I Want Them to Learn
We're in This School Gig Together

What is my job as a teacher? I posed that question to my students this week after one girl complained because I wasn't collecting and grading a literature assignment. Several students felt like they had wasted their time doing the assignment once they discovered they weren't going to get a grade on it.

What is my job as a teacher? Many students have been trained to believe it is to make and grade assignments, thus determining for the student what they have learned. Trying to explain to a group of 8th graders that my job is to facilitate their growth as thinkers is like trying to explain calculus to kindergartners. Our educational system has spoon-fed grades as an assurance of knowledge gained for far too long.

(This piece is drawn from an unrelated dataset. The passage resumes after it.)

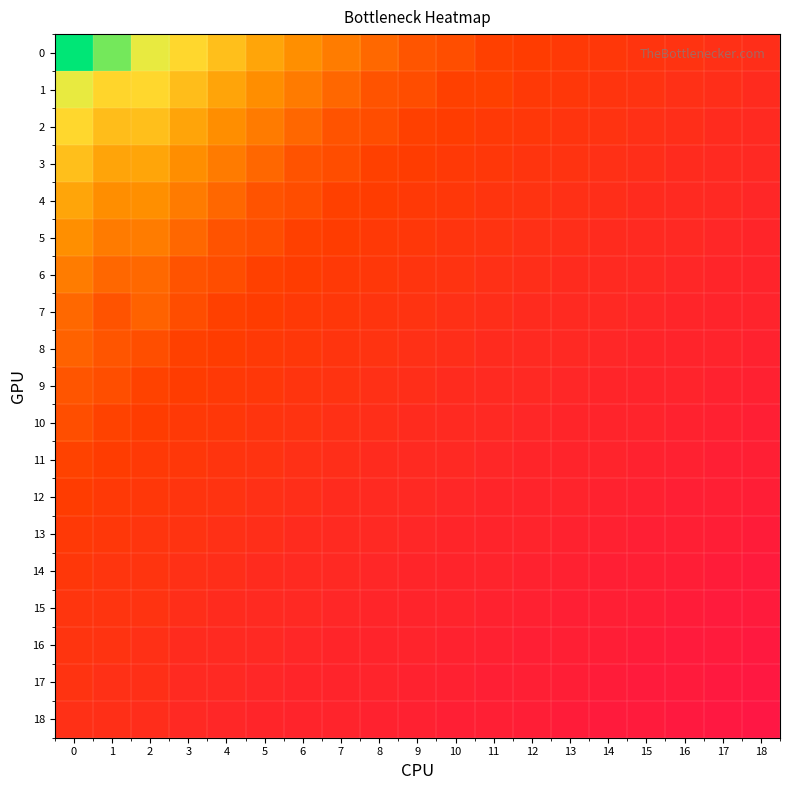

What is the maximum value shown in the chart?

337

I tried to explain to the class that whether or not I collected and graded the assignment should not be important. Did answering the assigned questions help them to think? Did they look at the short story they had read in a deeper way and understand it more fully? Do they know more after answering the questions than before they started? If so, they should feel good about themselves and the fact that they are growing and expanding their knowledge base and their brain power. They are doing their job as a student, and I am doing my job as a teacher by facilitating this task.

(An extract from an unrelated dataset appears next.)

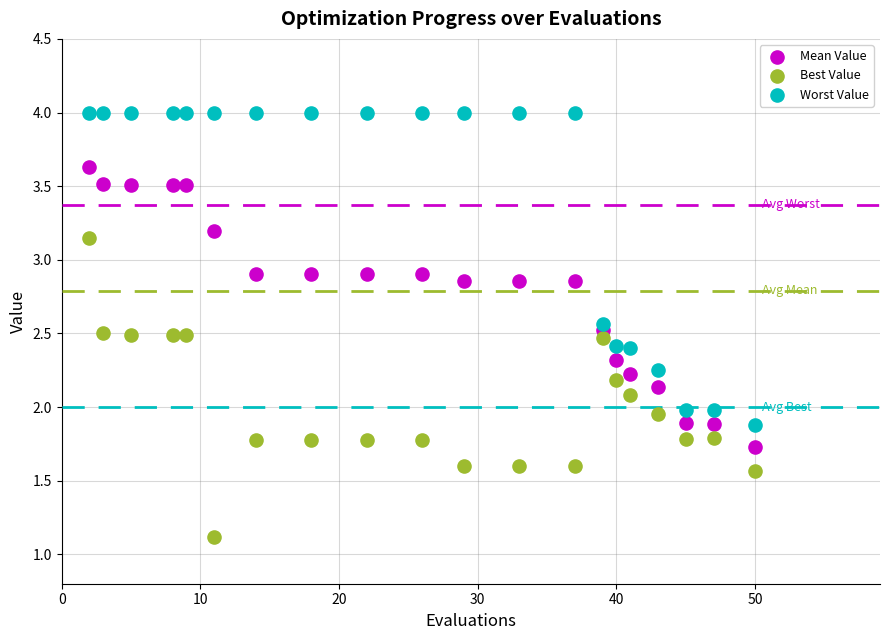

Across all data points, what is the range of X values (max minus min)?

48.0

Do I ever collect and grade student work? Of course. Should I collect and grade every single piece of paper they produce? And if I don't, should I tell my students beforehand that I am not going to collect it? I don't think so. These students are still too accustomed to a quasi-adversarial relationship with a teacher. How little can they do and still fool the teacher into "giving" them a passing grade? They laugh when I tell them I don't "give" grades; they earn the grades they get.

What I want so badly is to help students own their learning. It is so important for them to recognize that we are in this school gig together. It isn't us versus them. It is us and them working towards a common goal, the goal of preparing them to be thinking adults who can function successfully in their future world. They have to do the work for themselves, not for me. Until they do, they will remain firmly in childhood no matter how tall they grow or how many papers I grade.